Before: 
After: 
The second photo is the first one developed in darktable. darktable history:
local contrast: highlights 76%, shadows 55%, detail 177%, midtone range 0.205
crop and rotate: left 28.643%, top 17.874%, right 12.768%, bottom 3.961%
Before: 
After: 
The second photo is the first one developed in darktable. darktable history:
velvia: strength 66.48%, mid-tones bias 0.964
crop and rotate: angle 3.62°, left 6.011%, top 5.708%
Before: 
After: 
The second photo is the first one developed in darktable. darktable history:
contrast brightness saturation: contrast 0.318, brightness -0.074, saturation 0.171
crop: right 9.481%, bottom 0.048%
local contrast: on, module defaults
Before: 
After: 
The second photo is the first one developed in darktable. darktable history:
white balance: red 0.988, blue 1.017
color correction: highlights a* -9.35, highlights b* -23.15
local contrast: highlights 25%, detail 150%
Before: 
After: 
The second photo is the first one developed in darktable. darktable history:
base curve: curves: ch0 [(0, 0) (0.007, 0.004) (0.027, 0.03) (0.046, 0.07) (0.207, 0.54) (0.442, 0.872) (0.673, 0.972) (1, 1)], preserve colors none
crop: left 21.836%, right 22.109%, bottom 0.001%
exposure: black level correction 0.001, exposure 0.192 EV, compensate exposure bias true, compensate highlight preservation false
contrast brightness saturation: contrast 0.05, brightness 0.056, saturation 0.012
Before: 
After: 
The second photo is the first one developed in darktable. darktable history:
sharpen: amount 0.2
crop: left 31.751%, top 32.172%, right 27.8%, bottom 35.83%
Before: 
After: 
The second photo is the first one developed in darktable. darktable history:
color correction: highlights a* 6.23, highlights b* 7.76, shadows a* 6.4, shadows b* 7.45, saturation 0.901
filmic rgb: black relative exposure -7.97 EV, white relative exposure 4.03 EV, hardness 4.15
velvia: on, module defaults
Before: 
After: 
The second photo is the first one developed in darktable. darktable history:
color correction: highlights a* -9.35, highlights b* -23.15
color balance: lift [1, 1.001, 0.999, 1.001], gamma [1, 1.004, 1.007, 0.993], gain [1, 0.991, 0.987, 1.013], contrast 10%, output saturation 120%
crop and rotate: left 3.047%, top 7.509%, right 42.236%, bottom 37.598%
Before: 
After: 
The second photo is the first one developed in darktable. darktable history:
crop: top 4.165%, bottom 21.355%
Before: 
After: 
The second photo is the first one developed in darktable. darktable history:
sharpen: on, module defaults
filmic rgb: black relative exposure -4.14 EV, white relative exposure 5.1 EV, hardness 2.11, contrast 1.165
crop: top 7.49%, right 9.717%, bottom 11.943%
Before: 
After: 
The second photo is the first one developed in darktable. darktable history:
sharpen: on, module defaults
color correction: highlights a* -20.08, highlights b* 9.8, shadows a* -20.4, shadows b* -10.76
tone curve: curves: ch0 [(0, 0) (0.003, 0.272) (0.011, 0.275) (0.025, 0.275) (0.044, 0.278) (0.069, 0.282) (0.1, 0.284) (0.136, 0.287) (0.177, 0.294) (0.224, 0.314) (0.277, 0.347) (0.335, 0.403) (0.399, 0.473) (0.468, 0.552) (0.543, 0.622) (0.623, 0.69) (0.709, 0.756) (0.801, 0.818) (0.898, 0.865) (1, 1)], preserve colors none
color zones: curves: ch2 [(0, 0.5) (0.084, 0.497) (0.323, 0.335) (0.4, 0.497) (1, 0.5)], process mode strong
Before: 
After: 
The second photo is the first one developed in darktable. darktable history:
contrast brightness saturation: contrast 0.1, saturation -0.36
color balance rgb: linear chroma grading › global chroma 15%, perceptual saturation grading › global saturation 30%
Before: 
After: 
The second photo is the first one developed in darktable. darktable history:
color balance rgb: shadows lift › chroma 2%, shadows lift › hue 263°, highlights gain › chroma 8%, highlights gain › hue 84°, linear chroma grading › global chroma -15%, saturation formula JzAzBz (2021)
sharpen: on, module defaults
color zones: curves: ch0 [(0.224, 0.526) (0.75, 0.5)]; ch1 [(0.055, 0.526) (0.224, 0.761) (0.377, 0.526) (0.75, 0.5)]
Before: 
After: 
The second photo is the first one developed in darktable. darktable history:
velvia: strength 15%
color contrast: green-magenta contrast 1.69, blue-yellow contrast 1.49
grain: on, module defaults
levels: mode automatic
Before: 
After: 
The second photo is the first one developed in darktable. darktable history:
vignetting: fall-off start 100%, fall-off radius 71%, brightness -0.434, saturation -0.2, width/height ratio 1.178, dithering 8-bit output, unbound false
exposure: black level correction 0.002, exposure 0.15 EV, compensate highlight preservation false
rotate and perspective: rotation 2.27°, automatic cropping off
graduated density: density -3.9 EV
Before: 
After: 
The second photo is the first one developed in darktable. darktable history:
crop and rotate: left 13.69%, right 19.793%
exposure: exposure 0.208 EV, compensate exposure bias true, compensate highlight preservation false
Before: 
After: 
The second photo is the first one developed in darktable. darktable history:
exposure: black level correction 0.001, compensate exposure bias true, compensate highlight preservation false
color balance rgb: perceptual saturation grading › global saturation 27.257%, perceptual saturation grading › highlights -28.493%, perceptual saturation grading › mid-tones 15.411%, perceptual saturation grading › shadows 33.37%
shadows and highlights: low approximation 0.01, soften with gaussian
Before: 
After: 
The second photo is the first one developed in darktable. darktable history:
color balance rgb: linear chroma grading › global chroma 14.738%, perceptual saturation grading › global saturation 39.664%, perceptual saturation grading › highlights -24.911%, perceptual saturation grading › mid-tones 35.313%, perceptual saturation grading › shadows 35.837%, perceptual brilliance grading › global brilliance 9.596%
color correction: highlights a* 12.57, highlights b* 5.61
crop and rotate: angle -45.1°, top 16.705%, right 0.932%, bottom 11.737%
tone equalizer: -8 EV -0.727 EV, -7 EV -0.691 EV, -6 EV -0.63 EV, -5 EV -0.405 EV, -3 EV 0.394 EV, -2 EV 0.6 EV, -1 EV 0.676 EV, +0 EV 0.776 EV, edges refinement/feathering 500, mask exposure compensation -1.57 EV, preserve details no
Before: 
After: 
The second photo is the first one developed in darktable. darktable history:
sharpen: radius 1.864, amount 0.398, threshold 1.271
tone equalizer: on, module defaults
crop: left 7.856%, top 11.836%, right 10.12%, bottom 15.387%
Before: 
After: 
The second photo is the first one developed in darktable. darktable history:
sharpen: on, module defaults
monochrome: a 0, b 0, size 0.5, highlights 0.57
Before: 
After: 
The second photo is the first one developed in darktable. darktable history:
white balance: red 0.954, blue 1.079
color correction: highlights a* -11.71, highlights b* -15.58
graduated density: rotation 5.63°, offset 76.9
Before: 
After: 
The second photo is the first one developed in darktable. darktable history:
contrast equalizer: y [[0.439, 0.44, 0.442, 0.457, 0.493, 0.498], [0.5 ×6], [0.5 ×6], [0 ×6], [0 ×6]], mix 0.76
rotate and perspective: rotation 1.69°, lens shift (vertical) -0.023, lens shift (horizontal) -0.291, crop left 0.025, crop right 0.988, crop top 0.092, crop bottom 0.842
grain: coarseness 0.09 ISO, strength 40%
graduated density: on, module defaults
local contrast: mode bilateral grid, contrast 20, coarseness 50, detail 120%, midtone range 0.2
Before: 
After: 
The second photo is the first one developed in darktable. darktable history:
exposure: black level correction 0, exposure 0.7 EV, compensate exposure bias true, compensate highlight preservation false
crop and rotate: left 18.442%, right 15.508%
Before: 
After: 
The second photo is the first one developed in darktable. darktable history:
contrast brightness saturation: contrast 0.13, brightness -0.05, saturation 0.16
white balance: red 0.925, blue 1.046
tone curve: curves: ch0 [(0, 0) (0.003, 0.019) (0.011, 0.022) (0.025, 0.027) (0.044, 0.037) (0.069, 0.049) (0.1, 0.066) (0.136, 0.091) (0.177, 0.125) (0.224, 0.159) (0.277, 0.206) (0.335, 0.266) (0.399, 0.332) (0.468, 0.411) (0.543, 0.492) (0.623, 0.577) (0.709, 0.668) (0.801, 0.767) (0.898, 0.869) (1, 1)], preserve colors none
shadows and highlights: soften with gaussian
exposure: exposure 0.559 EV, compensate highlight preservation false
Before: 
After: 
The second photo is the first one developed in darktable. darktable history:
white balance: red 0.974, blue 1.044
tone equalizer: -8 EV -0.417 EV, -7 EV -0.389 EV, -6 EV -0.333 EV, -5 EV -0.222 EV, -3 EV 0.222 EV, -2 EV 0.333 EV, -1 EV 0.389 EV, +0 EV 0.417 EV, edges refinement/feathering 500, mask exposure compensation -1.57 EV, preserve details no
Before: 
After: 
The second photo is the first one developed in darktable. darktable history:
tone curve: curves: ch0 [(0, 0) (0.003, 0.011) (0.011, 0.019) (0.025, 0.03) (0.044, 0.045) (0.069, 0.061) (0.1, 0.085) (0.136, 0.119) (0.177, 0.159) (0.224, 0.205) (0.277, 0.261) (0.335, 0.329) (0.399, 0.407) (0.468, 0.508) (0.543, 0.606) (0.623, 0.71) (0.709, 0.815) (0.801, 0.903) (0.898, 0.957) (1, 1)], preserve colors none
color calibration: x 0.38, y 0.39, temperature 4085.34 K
☆ ☆ ☆ ☆ ☆ ☆ ☆
TASK TO CARRY OUT:
Please copy out the entries above without any change, from their very first line through the line containing "crop and rotate: left 28.643%, top", including both ends.

PROBLEM SOLUTION:
Before: 
After: 
The second photo is the first one developed in darktable. darktable history:
local contrast: highlights 76%, shadows 55%, detail 177%, midtone range 0.205
crop and rotate: left 28.643%, top 17.874%, right 12.768%, bottom 3.961%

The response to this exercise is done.